A few things to note in the input hook:

(it has the ports mapping of 9443:9443, so I should access it via localhost, e.g., nc -vv localhost 9443). As connection times out both ways, I'd assume that the package is dropped.

You are correct that the package will be dropped. As shown above I add the iif lo accept rule to enable this kind of traffic to work. I think adding that to the default documentation would likely make sense, because it is very confusing if local traffic doesn't work.

Ok, I needed to also add "backend_defaults"... I somehow thought this would not be needed as it was default anyways.

Do I understand correctly that things work now after you have added backend_defaults, but didn't before?

One thing I did notice in the rulesets you have posted is that DFW does not hook itself into the filter tables, which it will do if the backend_defaults are set up like this:

[backend_defaults]
custom_tables = { name = "filter", chains = ["input", "forward"] }

You can find more details on this field in the documentation here, but the gist of it is this: DFW has to be able to act on traffic when it traverses any one of the input or forward hooks.
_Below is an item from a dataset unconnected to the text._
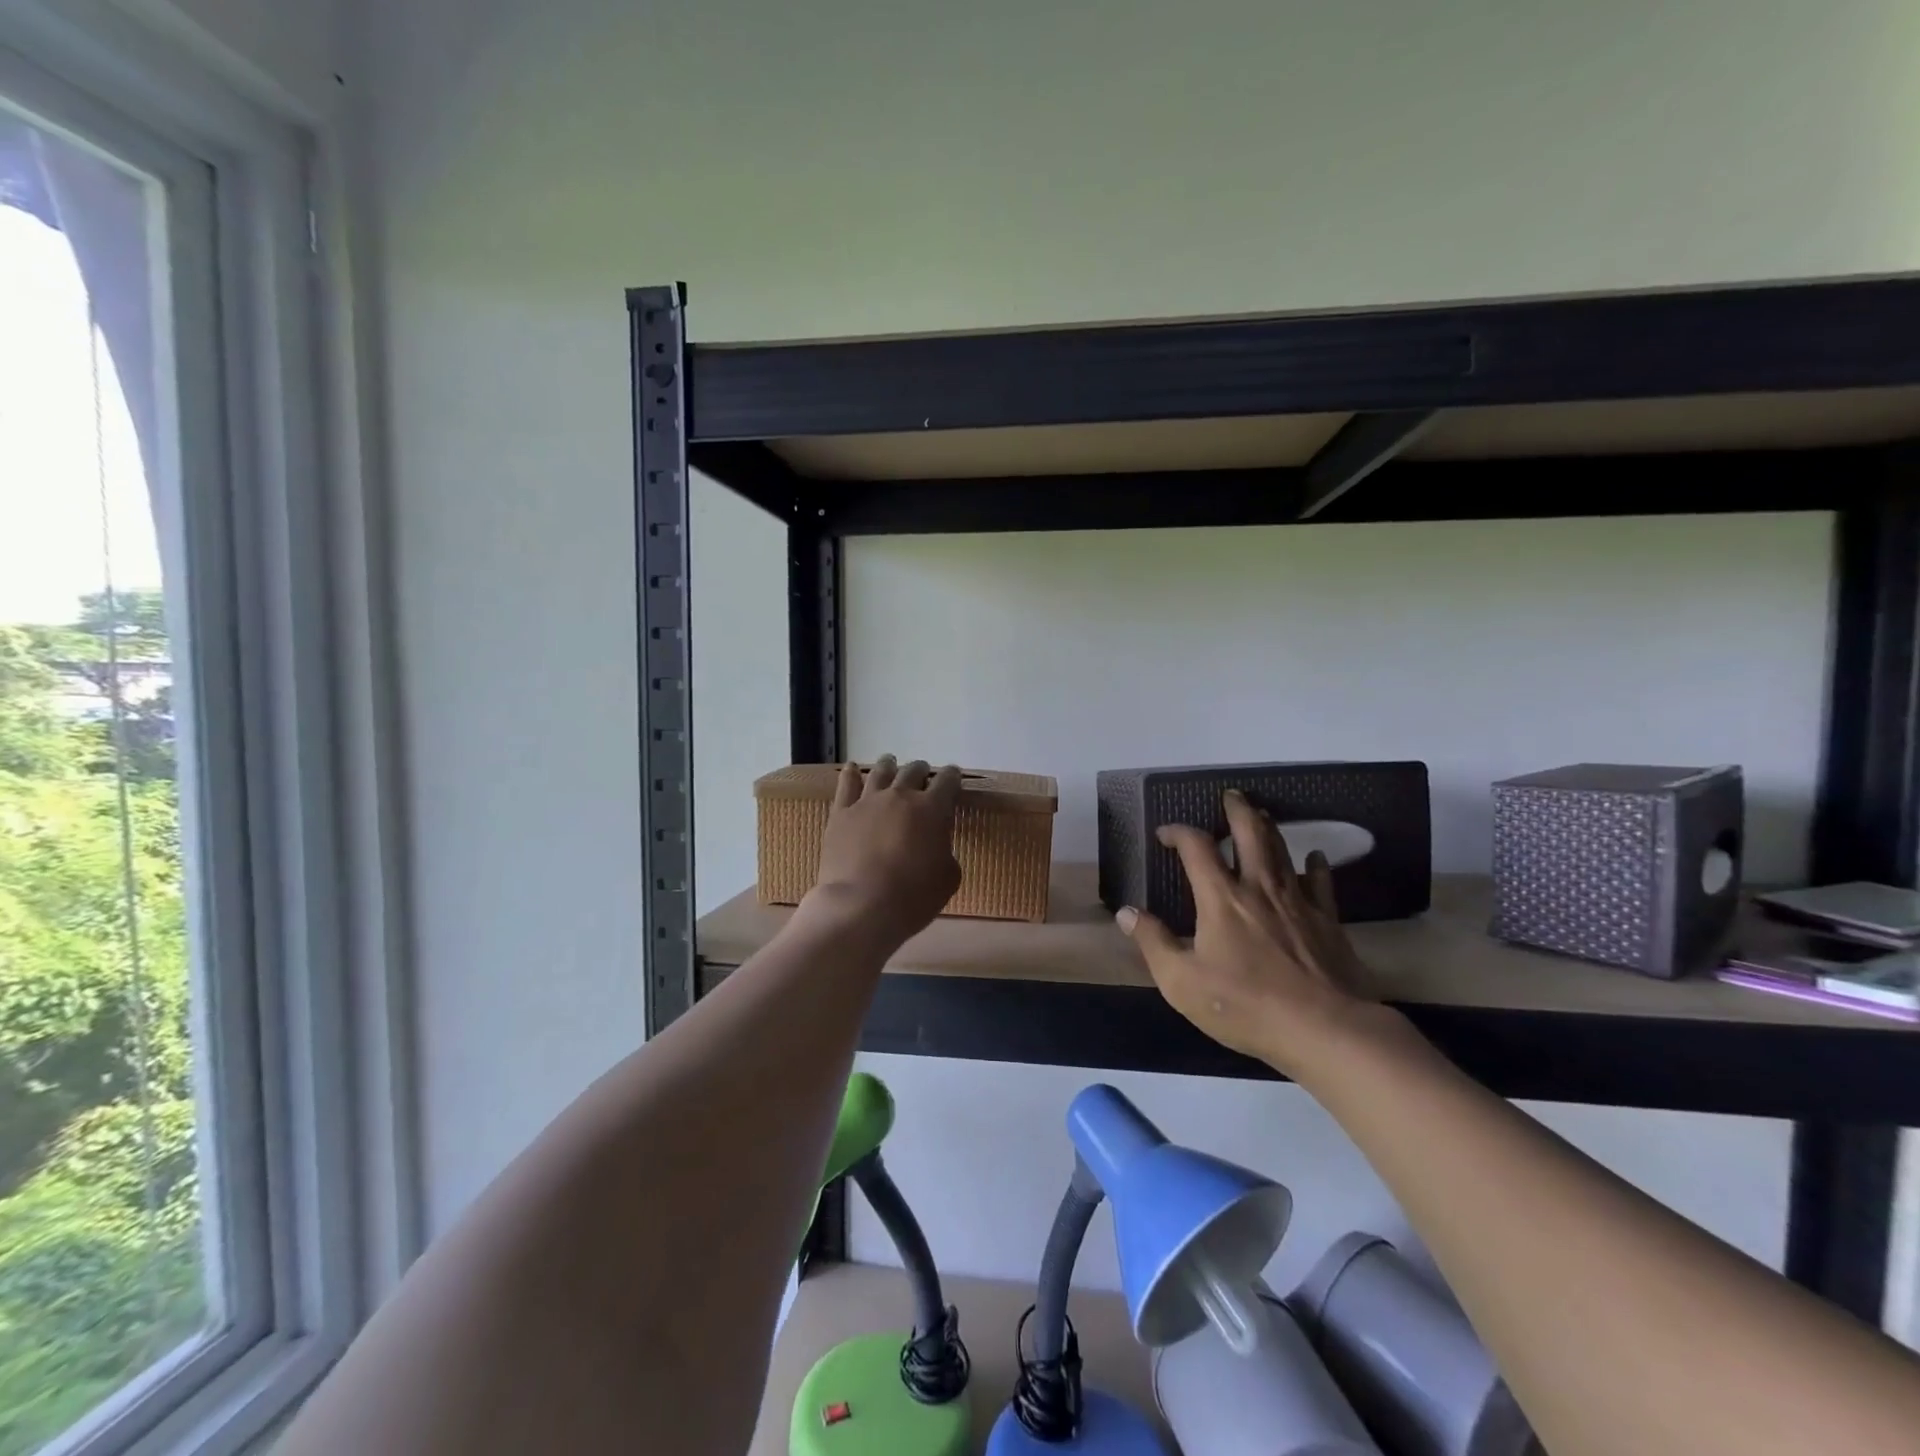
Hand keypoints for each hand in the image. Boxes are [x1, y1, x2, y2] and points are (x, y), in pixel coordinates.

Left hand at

This can be achieved in one of three ways:

  1. Have no other tables that hook input or forward, leaving only DFW's table.

    This is not really feasible, because that would leave you with an entirely open firewall, at least until DFW has run.

  2. Ensure that any existing tables that hook input or forward don't drop the traffic before it reaches DFW's tables.

    This is not great if you want your input hook to have a drop policy, which I personally would always want, just to make sure I don't accidentally expose any port I didn't intend to expose.

  3. Let DFW know about any existing tables and chains that hook input or forward.

    This is what the custom_tables setting does and it give us the best of both worlds: we can ensure that DFW can correctly accept traffic it is responsible for while still being able to default drop traffic in the input hook.

This is a REALLY bad one because it will also not allow pinging out or working with established connections.

Assuming DFW has run and is instructed to attach to the existing tables it would work: the output hook does not deny the echo-request (ping) and the input hook would allow related packets to let the echo-response (pong) come through. Without it having run though, the default would disallow this from happening, yes.

Regarding established/related packets: I agree, this should be part of the default config. Regarding allowing incoming pings: I don't want to prescribe to a user of DFW whether they want their host to be pingable. I think a good middle ground would be to add it with a comment, i.e. indicating to the user that their host won't be pingable unless they enable that rule.


In summary, the final more-than-minimal configuration that works well for me is this:


Tasks:

MichaelVoelkel commented 10 months ago

Hi! Thanks for your great, long answer. Yeah, now everything works, maybe apart from locally accessing containers, BUT I will try out your iif lo filter because I don't have this one.

And all sounds really interesting what you write. Of course, it's true that nftables is used as base. And yes to:

Do I understand correctly that things work now after you have added backend_defaults, but didn't before?

My default policy clearly is drop. And by the way, as for pings, I was just talking to pings going outside. I agree that inside pings are a different story.

As for the network thingy, I was just thinking, if the docker container only has one network, dfw could theoretically read it from it and use it, as a convenience idea. But yeah, that's not necessarily needed.

All in all, I need to say: your solution is great!!

Getting nftables running with docker is normally not doable nicely... And it should really be a firewall solution that sits in its own docker container to have it maintainable. This seems like the best practice. And your repo offers exactly this solution. So thanks a lot!